In summary, genetic relatedness assessed by SSR markers implied that watermelon accessions of the reference array possessed a distinguishable genetic structure based on the striped rind pattern (CT vs JT). However, no significant groupingpattern based on other fruit - related traits was evident in this study. Crimson - type (CT) watermelons are popular in Europe and America and normally have a broader and lighter - green stripe pattern. In contrast, JT watermelons have dark and sharp stripes and are cultivated in Asian countries, including Korea, Japan, and China.
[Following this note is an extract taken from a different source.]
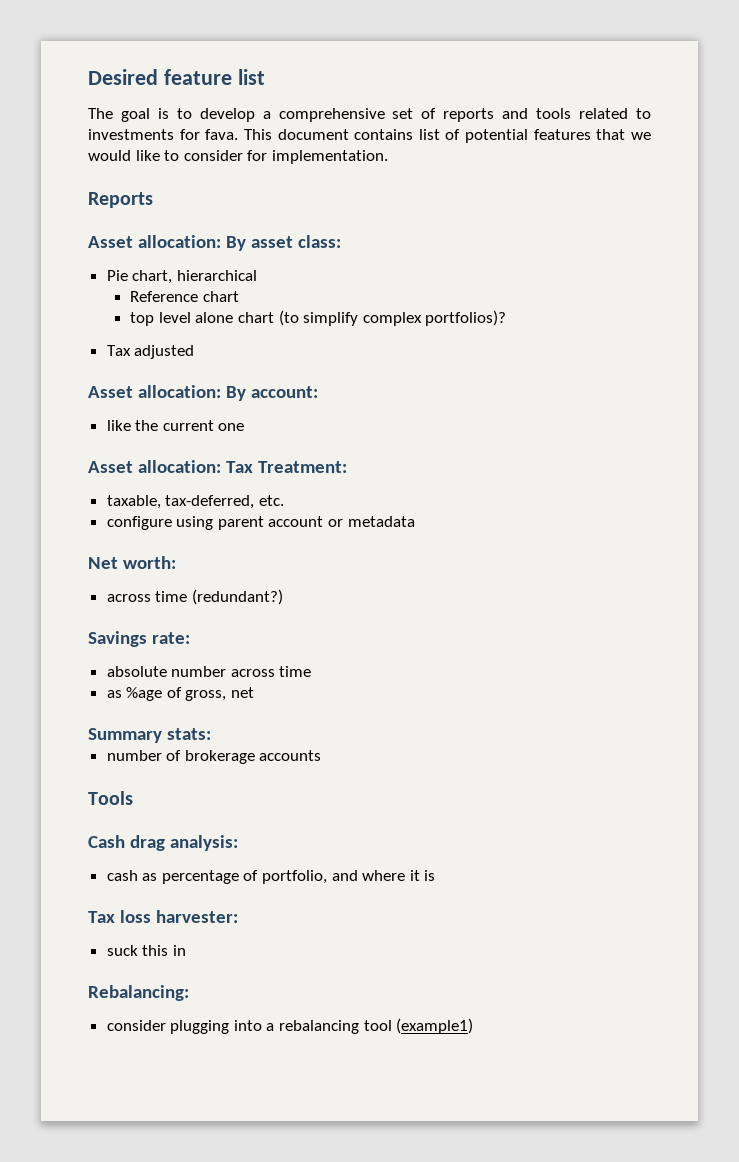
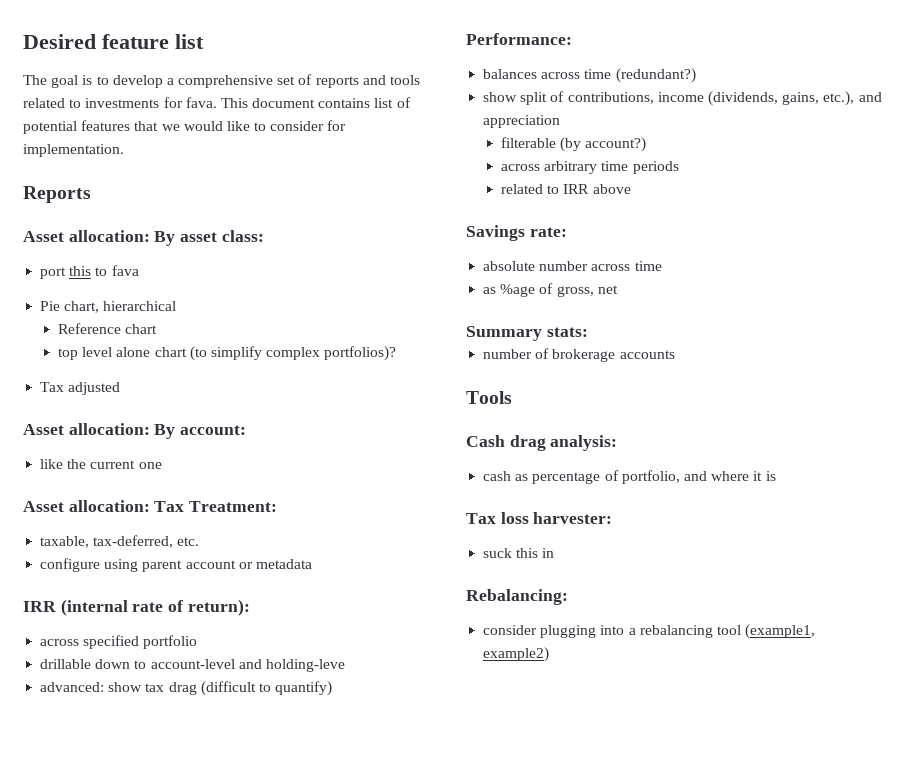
(341, 241) none -> [40,265,139,279] // port this to fava
[88,556,176,569] [106,589,283,605] Net worth: // across time (redundant?) -> [23,599,250,616] [40,635,198,649] [40,659,345,672] [40,681,333,696] [466,33,572,45] [483,68,696,83] [483,91,882,106] [483,115,561,128] [500,137,647,152] [500,161,679,174] [500,184,631,194] IRR (internal rate of return): // across specified portfolio // drillable down to account-level and holding-leve // advanced: show tax drag (difficult to quantify) // Performance: // balances across time (redundant?) // show split of contributions, income (dividends, gains, etc.), and appreciation // filterable (by account?) // across arbitrary time periods // related to IRR above
[396,1018,474,1034] (example1) -> [745,624,816,639] [483,647,550,662] (example1, example2)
Different geographical origins and breeding histories may explain why Crimson - and Jubilee - type watermelon cultivars have genetically different backgrounds, as demonstrated by the SSR assay. However, within the Crimson - and Jubilee - type watermelon groups, no distinctive subgrouping patterns were observed by other fruit - related genetic markers. This implies that breeding has been performed through active hybridization resulting in the mixing of genetic backgrounds among breeding materials with different fruit shape, rind color, and flesh color.